=== TEXT PASSAGE ===

ANN: Report on Afroeuropeans: Black Cultures and Identities in Europe, 6th Biennial Network Conference (University of Tampere, Finland, 6-8 July 2017)

Tiffany N. Florvil Discussion

Editor's Note: We are accepting reports from individuals who have attended conferences or symposia related to the topic of Black European Studies.  If you are interested in writing a report for H-Black-Europe, please contact Tiffany Florvil (tflorvil@gmail.com).

 

Afroeuropeans: Black Cultures and Identities in Europe – 6th Biennial Network Conference

(University of Tampere, Finland, 6-8 July 2017)

A review, by Carol Ann Dixon, Ph.D.

In July 2017 circa 200 delegates from twenty countries gathered in Finland for the 6th Biennial  Network Conference “Afroeuropeans: Black Cultures and Identities in Europe” – convened and hosted by Dr. Anna Rastas (Academy of Finland Research Fellow, Faculty of Social Sciences, University of Tampere), in partnership with social scientists, artists, and scholars from the Aalto University, Sibelius Academy, and the University of Helsinki.

The three-day conference took place at the University of Tampere on 6-8 July 2017 to specifically coincide with the city of Tampere’s hosting of FEST AFRIKA 2017 – a diverse cultural programme of live music, dance, poetry and spoken word performances, curated by Zimbabwean musician and choreographer Menard Mponda, and involving instrumentalists, dub poets, singers and other artists from continental Africa and the African and Caribbean diasporas in Europe.

Professor Paul Gilroy’s Keynote Address

The internationally renowned social scientist and cultural theorist Professor Paul Gilroy (King’s College, University of London) gave the opening keynote address – “On the necessity and the impossibility of being a black European [a 2017 re-mix] or the value of anti-racism in the ‘Alt-right’ era.” In it, Professor Gilroy explored wide-ranging issues of race, migration, border politics and the impacts of an increasing shift in Western cultural discourses towards the mainstreaming of right-wing ‘securitisation’ politics. Through a skilful articulation of “The Slave Historical Arc” – a tracing of key acts of resistance and struggles for self-determination, from the era of transatlantic enslavement through to the most recent manifestations of anti-racist campaigns in the 21st century to push back against the rise in hate crimes and intolerance – Professor Gilroy advanced his understanding (in reference to the philosophy of Hannah Arendt) of “the impossible condition of being” for black and brown people forced to negotiate the many enduring complexities, paradoxes, and precarities associated with significantly compromised states of (non-)citizenship in Europe (see also, for example, Arendt’s The Human Condition, Chicago: Chicago University Press, 1958).

=== DATA BLOCK ===

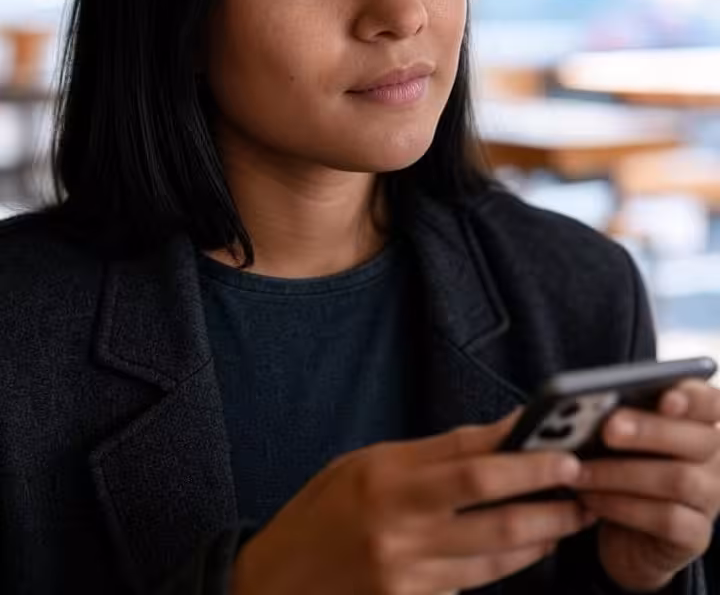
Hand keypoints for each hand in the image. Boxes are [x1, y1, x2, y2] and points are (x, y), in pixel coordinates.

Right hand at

===

## EXERCISE BRIEF
Go on with the conference report on Afroeuropeans in Tampere, starting right after its last sentence. The listing has nothing to do with what follows.

## TASK ANSWER
The conclusion of the keynote touched on the increasing international circulation of ‘un-mediated’ photographic images, shared around the world by ‘citizen camera-men/women’ using smart-phones and social media to poly-vocalise and democratise the instant reporting of major social and political events. This digital documentation of alternative imagery and counter-narration to the ‘official’ news content broadcast via more conventional media was seen as a means of circumventing and destabilising the scripted messaging we have historically been exposed to via state-sanctioned and commercial broadcasters – often to the detriment of truth-telling.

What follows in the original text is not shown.